* TASK TO COMPLETE *
Collect every line of the records below that contains the word "enable".

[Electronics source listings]
______________________________

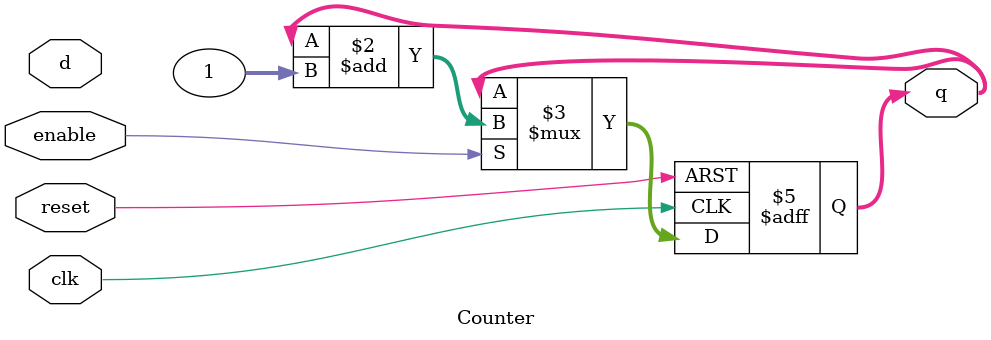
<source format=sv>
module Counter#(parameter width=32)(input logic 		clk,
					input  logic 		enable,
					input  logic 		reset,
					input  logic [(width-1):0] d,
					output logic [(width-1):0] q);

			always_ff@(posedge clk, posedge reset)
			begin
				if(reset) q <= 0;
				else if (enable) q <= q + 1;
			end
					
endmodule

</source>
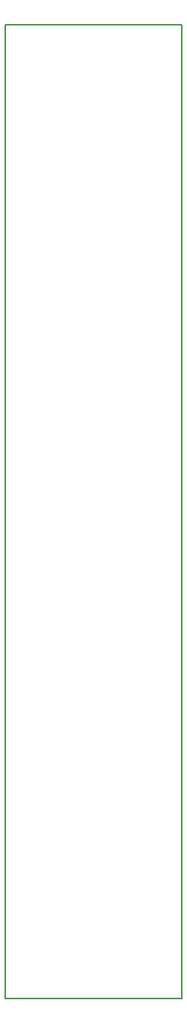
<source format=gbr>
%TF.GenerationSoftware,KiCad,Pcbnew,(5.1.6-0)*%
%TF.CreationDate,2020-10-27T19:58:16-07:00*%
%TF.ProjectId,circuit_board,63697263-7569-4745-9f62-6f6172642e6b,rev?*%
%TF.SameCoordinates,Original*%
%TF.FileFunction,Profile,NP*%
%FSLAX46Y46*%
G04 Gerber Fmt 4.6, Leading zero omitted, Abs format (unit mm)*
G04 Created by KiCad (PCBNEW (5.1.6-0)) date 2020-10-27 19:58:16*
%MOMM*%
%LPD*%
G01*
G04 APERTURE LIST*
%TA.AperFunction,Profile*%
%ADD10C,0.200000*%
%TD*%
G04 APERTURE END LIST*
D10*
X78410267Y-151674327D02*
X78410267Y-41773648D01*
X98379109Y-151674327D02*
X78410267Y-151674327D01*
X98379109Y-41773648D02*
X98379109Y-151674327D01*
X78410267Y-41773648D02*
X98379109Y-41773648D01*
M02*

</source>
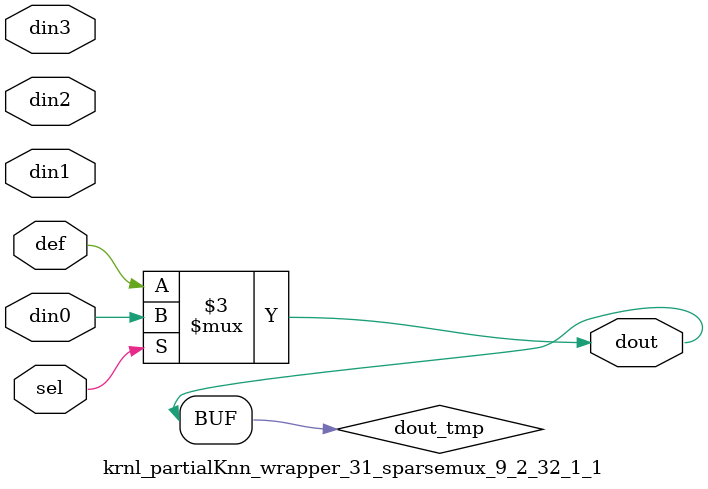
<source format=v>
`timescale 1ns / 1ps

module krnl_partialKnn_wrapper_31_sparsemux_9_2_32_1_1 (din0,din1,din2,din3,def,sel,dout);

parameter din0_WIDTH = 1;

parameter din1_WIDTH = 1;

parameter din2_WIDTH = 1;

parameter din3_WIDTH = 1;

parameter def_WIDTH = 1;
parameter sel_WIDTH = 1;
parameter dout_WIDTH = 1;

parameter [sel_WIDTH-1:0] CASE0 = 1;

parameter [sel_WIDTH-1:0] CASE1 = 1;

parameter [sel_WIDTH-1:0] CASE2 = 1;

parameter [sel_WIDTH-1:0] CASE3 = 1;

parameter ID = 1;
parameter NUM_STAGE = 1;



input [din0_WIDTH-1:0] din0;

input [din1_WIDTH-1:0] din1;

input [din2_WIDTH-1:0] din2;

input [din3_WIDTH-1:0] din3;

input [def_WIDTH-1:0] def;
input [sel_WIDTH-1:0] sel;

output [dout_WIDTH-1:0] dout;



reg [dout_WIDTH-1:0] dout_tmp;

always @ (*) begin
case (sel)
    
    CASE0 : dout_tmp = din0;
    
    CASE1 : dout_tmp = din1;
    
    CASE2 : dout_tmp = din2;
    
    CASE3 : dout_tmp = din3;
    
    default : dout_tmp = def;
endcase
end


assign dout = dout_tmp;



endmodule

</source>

______________________________

* ANSWER TO THE PROBLEM *
					input  logic 		enable,
				else if (enable) q <= q + 1;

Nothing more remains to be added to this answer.